RBI Governor Shaktikanta Das stated that the dual move was aimed at "reinforcing the momentum of growth while ensuring financial stability and durable disinflation." He added that while inflation remains within target range, the recent signs of slack in consumption and private investment warranted proactive measures.


Banking Stocks Lead the Charge

The banking and financial services space was the clear winner of the day. Shares of HDFC Bank, ICICI Bank, Kotak Mahindra Bank, and Axis Bank jumped between 1.5% and 2.3%, while State Bank of India (SBI) surged over 2.5% on high volumes. Non-banking financial companies (NBFCs) also participated in the rally, with Bajaj Finance, HDFC Ltd., and LIC Housing Finance rising 2–3.5%.

“The CRR cut was a major surprise and adds a strong liquidity tailwind for banks, especially mid-sized lenders and NBFCs,” said Deepak Jaswal, Head of Research at Axis Securities. “This will not only lower cost of funds but also support fresh credit growth.”

“The RBI’s clear growth priority is a bullish signal for financial stocks. Lower policy rates and ample liquidity are a powerful combination,” said Shruti Mehra, Economist at HSBC India.


Bond Yields Fall, Rupee Gains

The bond market also responded positively, with the 10-year benchmark yield falling by 12 bps to 6.87% — its lowest in three months — as traders priced in further easing possibilities. The rupee gained 16 paise to settle at 82.34 against the US dollar, buoyed by foreign inflows and improved market sentiment.

“With inflation largely under control and global interest rate cycles peaking, the RBI seems to have more room to maneuver,” noted Anish Roy, Chief Fixed Income Strategist at SBI Mutual Fund.


Liquidity and Lending Boost Expected

The CRR cut is expected to immediately improve banking system liquidity, reduce overnight call rates, and lower funding costs for banks. Analysts anticipate that banks may pass on the benefit through reduced lending rates, particularly in segments like housing, auto, and MSME credit.

This move also benefits NBFCs and housing finance companies, which typically rely on bank funding. "This CRR cut directly improves the transmission of lower rates to borrowers," said Nandini Desai, a credit strategist at Edelweiss.


Investor Outlook: Bullish Momentum May Sustain

Market participants believe the rally in financials could sustain in the near term as the RBI’s actions translate into improved earnings visibility and higher credit offtake. Analysts advise a selective approach, favoring well-capitalized private sector banks and top-tier NBFCs.

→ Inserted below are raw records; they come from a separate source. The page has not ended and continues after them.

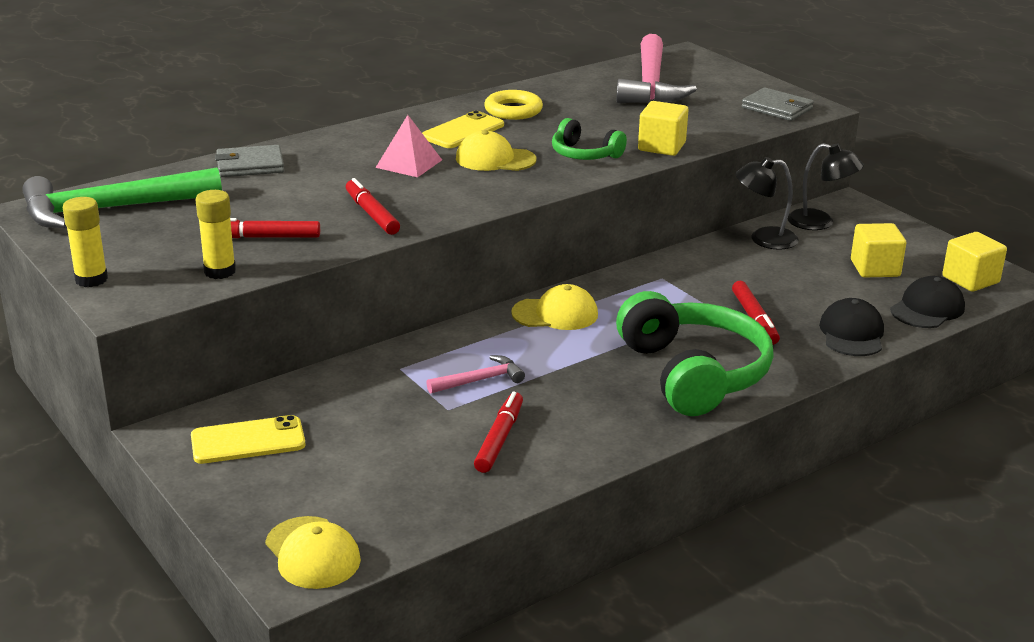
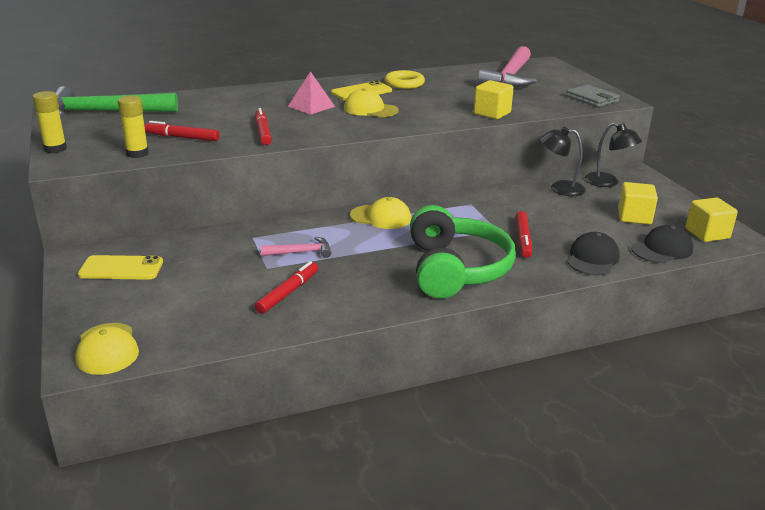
camera: 15 degrees right, 0 degrees up
grey wallet [215,145,284,177] -> none
green headphones [552,118,627,160] -> none

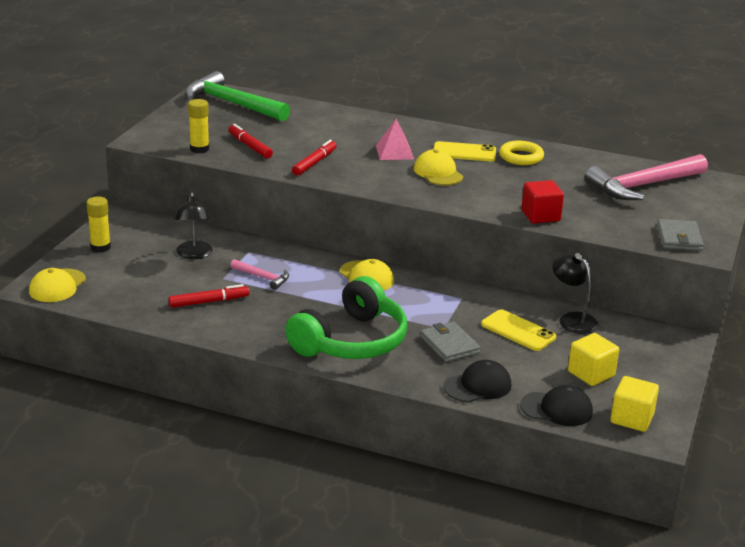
camera: 40 degrees right, 0 degrees up
yellow glue stick [32,91,67,153] -> yellow glue stick moved to [86,197,111,253]
yellow phone [78,255,163,280] -> yellow phone moved to [481,310,556,351]
yellow cube [474,80,514,119] -> red cube [521,180,564,223]
red marker [516,211,532,258] -> grey wallet [420,322,481,362]
black lamp [584,123,642,187] -> black lamp moved to [175,192,213,259]

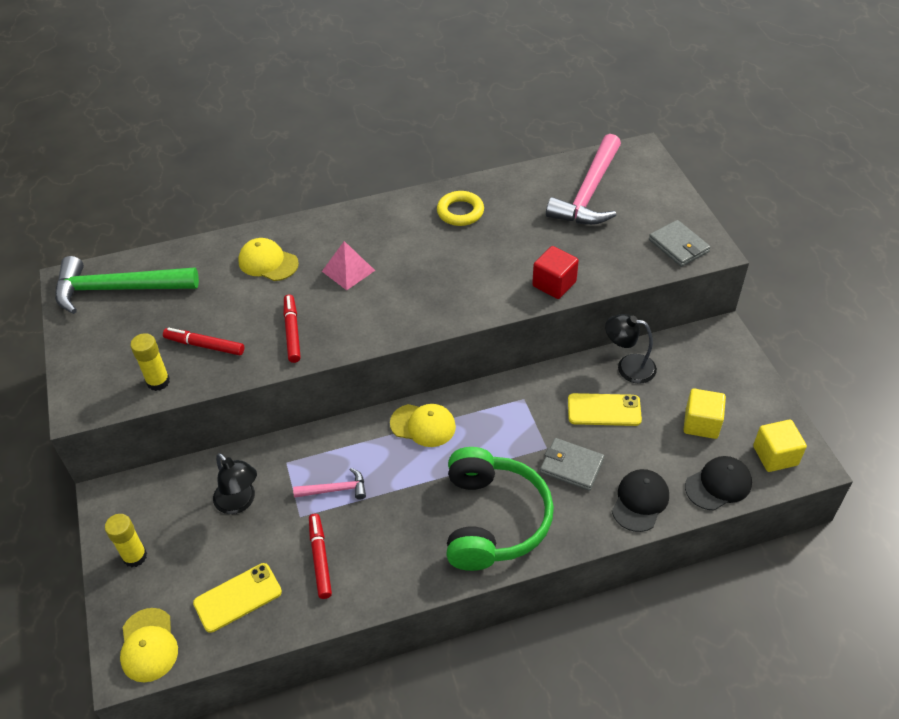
camera: 35 degrees left, 20 degrees up
red marker [168,284,249,308] -> red marker turned 45 degrees counterclockwise [309,514,332,599]
yellow cap [414,149,463,185] -> yellow cap moved to [238,238,299,281]
yellow phone [434,141,496,162] -> yellow phone moved to [193,563,282,633]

“This is the beginning of a new credit cycle. We remain overweight on financials, especially private banks and leading housing financiers,” said Ravi Arora, Portfolio Manager at ICICI Prudential AMC.

On the valuation front, banking stocks remain attractively priced compared to historical averages, with price-to-book multiples still moderate. This, combined with robust balance sheets and improving asset quality trends, makes the sector a compelling play for medium to long-term investors.


The RBI’s unexpected twin easing through a repo rate and CRR cut has breathed fresh life into India’s financial markets. With inflation contained and growth still below potential, the move is being seen as a proactive measure to kickstart credit expansion and economic momentum. Banking and financial stocks are expected to remain in the spotlight as investors recalibrate their portfolios around this renewed policy support.